The agency also said it would cap production of the 737 Max, have "increased floor presence at all Boeing facilities," and ramp up oversight of the planemaker and its suppliers — particularly Spirit AeroSystems (not related to Spirit Airlines), which installed the door plug.
"The exhaustive, enhanced review our team completed after several weeks of information gathering gives me and the FAA confidence to proceed to the inspection and maintenance phase," FAA Administrator Mike Whitaker said in a January 24 statement. "However, let me be clear: This won't be back to business as usual for Boeing."
So far, carriers including United, Alaska, and Panama's Copa Airlines have re-launched their Max 9s after the required inspections, with Copa being the first to do so on Thursday, Reuters reported.
According to aviation analyst and president of Atmosphere Research Group, Henry Harteveldt, these inspections are "extremely thorough."
"There were at least four revisions to the inspection process before the FAA, Boeing, and the airlines agreed on the final procedure to be done to inspect these planes," he told Business Insider on Tuesday. "The initial inspection procedures were taking two to four hours; the agreed process takes between 10 and 12 hours."

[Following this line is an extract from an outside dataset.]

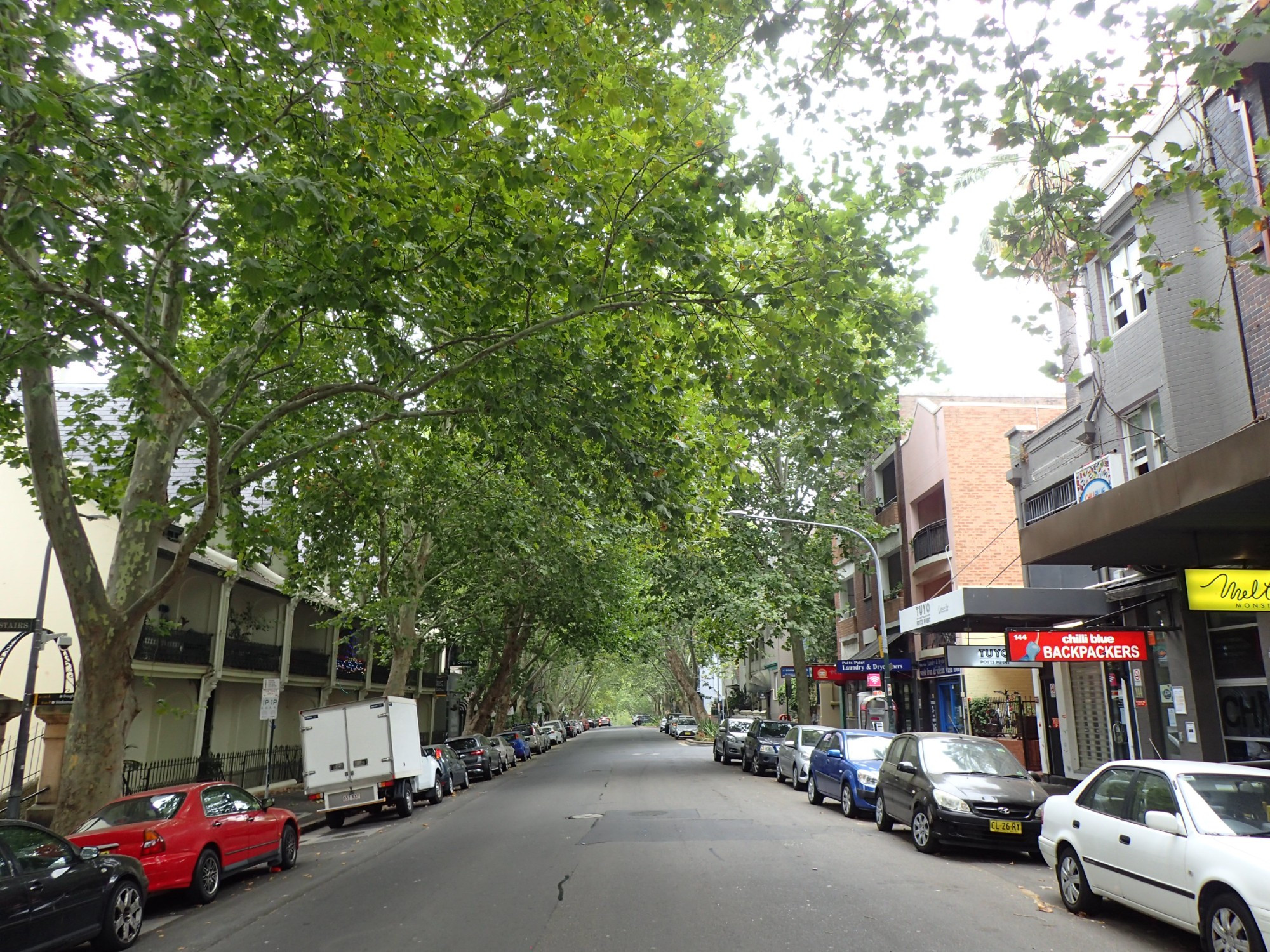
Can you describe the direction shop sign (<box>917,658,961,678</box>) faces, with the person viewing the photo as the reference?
facing the viewer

Alaska noted the same 12-hour timeframe in a January 26 statement.
It wasn't long after the Alaska Max 9 blowout that airline customers started voicing concerns about the safety of the plane after its return to service — with some travelers even opting to pay more to avoid flying on the jet.
According to the Washington Post, the travel booking website Kayak said its filter for the 737 Max significantly increased in the days after the incident.

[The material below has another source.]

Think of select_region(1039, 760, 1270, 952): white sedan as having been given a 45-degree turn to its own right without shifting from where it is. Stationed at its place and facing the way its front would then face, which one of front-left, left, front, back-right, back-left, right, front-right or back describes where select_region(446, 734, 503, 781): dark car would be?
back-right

Former Boeing senior manager-turned-whistleblower Ed Pierson told the LA Times in an interview published Tuesday that he would "absolutely not fly on a Max airplane."

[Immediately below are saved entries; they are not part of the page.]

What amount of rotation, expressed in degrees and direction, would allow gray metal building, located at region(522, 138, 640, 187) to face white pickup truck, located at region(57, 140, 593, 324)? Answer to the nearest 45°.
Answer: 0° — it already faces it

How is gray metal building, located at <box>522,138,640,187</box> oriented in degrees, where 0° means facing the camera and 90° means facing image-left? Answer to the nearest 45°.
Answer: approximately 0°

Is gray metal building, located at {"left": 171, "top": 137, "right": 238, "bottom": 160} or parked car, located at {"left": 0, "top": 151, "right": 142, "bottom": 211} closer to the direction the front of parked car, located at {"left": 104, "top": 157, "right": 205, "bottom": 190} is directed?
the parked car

"I've worked in the factory where they were built, and I saw the pressure employees were under to rush the planes out the door," he said. "I tried to get them to shut down before the first crash."
Joe Jacobsen, a former engineer at Boeing and the FAA, gave the paper a similar take: "I would tell my family to avoid the Max. "I would tell everyone, really."
In a statement to Business Insider, Harteveldt expressed confidence in the Max 9.
"I understand why people may be concerned about flying on the 737 Max 9 right now, but those planes would not be back in the air if the FAA did not think they were safe," he said. "No airline is going to dispatch a plane that it does not know to be 100% safe."
Harteveldt further explained that the Max 9 problem is not as complex as the fatal Max 8 crashes, which involved flawed flight-control software and a faulty sensor.
"The [Max 9] problem is isolated; the mechanics and engineers know exactly where to focus — and they did that — so it's a very different kind of problem for the plane," he told BI. "All of this certainly undermines the trust we place in Boeing, but, personally speaking, I would not hesitate to fly on a 737 Max 9 if the schedule and fare met my requirements."
However, Harteveldt emphasized that those who are concerned about flying on a Max 9 do have options. For example, Alaska and United currently allow passengers to switch their flight from a Max flight to a non-Max flight for no extra charge — similar to what carriers like Southwest Airlines did after the Max 8 crashes.
Embry-Riddle Aeronautical University associate professor and air crash investigator, Anthony Brickhouse, told BI that passengers should focus less on the aircraft they are flying on and more on their personal safety.
He listed things like wearing a seatbelt at all times, listening to the safety briefings, and leaving personal items behind in case of an emergency evacuation — the latter two helped save the lives of the 379 people on board a Japan Airlines Airbus A350 that caught fire in December.
"The federal regulators and the NTSB are going to do their job and make sure the aircraft we fly on are as safe as possible," Brickhouse told BI. "But passengers need to do more to impact their own safety at the end of the day."